Note: This post first appeared on Life After College in December of 2008. I normally don’t re-post, but the topic came up during a coaching call today and I felt compelled to share this post again (especially since many of you may not have seen it the first time).
The bottom line: Enough with the voices in your head. Enough worrying about whether you measure up. I want to remind us all take a moment today to appreciate what we have and how far we have already come. We…you…are all enough. And then some.
Breathe in and say, “What I have is enough.”
Breathe out and think, “What I am is enough.”
Breathe in and say, “What I do is enough.”
Breathe out and think, “What I have achieved is enough.”
-Barbara Ann Kipfer
If I gave you a dollar for every time you thought yourself “not good enough” in some way, how much money would you have earned last week? Last year? In your lifetime?
From my observations, there are three kinds of “enoughs.” Materialistic – money, things, possessions; Relationships – friends, family, significant other; and Personal – success, looks, smarts, etc. All of the examples in these lists could go on forever. And it’s possible I’m missing a category entirely.
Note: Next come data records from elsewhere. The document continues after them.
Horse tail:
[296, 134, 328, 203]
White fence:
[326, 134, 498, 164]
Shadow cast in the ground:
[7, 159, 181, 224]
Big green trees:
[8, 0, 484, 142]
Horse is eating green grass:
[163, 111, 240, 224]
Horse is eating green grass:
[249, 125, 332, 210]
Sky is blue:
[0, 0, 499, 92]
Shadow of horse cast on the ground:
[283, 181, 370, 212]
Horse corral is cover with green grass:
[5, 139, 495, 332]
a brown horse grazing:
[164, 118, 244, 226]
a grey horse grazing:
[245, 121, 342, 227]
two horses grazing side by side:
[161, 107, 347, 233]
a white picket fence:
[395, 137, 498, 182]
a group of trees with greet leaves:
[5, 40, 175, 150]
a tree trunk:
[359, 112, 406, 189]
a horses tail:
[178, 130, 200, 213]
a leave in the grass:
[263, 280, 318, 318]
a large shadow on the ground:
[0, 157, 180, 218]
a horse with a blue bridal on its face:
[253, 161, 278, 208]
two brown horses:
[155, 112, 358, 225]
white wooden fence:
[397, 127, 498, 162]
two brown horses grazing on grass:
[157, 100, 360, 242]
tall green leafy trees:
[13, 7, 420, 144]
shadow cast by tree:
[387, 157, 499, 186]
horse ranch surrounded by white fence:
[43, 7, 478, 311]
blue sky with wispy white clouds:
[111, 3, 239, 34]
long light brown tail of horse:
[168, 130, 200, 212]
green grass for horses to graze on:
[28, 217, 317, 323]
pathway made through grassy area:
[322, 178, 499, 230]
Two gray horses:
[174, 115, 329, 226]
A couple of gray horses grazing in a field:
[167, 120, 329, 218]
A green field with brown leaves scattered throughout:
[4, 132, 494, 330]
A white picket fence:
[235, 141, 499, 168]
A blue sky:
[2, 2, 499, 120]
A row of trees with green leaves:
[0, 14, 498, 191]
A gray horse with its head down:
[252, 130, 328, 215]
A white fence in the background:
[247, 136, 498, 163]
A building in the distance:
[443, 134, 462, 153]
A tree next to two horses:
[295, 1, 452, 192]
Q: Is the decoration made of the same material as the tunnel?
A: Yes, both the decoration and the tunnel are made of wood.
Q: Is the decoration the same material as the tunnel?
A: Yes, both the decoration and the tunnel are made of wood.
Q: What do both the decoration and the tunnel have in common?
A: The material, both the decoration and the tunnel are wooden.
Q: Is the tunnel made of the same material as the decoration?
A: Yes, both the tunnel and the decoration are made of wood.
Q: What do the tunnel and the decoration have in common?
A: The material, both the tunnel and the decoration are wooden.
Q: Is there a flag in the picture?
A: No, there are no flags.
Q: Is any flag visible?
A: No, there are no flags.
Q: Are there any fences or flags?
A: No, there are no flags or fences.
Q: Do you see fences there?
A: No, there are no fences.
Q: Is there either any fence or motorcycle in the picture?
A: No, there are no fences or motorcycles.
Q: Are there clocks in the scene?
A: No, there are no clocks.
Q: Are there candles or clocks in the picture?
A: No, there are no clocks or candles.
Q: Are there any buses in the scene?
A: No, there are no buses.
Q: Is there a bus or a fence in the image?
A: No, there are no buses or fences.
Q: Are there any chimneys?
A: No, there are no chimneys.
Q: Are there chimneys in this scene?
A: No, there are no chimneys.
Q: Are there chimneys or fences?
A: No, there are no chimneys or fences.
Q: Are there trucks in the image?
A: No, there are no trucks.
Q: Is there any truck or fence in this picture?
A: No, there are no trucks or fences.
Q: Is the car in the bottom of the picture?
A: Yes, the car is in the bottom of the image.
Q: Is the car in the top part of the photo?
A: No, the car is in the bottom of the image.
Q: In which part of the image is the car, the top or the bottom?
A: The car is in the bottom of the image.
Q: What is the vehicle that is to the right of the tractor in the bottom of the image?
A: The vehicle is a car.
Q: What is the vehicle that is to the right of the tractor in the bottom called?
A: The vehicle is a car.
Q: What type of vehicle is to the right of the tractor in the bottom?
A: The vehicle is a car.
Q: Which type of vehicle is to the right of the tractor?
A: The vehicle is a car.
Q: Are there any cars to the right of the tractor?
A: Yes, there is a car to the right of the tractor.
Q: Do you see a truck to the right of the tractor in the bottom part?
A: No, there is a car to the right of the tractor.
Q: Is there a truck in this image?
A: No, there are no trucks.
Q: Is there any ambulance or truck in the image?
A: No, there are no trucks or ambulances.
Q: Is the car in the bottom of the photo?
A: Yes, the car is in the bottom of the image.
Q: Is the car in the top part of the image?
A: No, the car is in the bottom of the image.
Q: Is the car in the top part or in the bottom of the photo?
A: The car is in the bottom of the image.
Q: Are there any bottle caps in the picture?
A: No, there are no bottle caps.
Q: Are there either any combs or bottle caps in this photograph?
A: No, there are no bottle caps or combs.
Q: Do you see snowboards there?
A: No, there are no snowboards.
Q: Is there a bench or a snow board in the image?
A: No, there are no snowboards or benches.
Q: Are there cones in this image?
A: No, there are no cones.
What seems a common thread to me is the (at times persistent) nagging thoughts that we all experience around the concept of “enough.” I mentioned this briefly in my post titled “You Already Have Everything You Need,” where the bottom line was to stop delaying your dreams or your happiness until some future state of perfection – that you already have all of the skills, resources and talent you need.
There’s a lot of buzz in the personal-growth genre about the concept of being present. Books like Power of Now, Wherever You Go There You Are, and Mindfulness all point to the importance of being awake to your life. Enjoying the present moment because it’s all you have. If you are constantly longing for the past of waiting for the future, your entire life will be spent – well, longing or waiting. Joy is fleeting if we don’t stop to appreciate where we are now, and remember that who we are and where we are is enough.
So instead of waiting for the future – for some future state where you suddenly have enough or are enough, be the future. Live and embody it; act as though it were here. It is. There is no there, or better state. Make the most of this one – it is right where you should be – and the only place that’s real.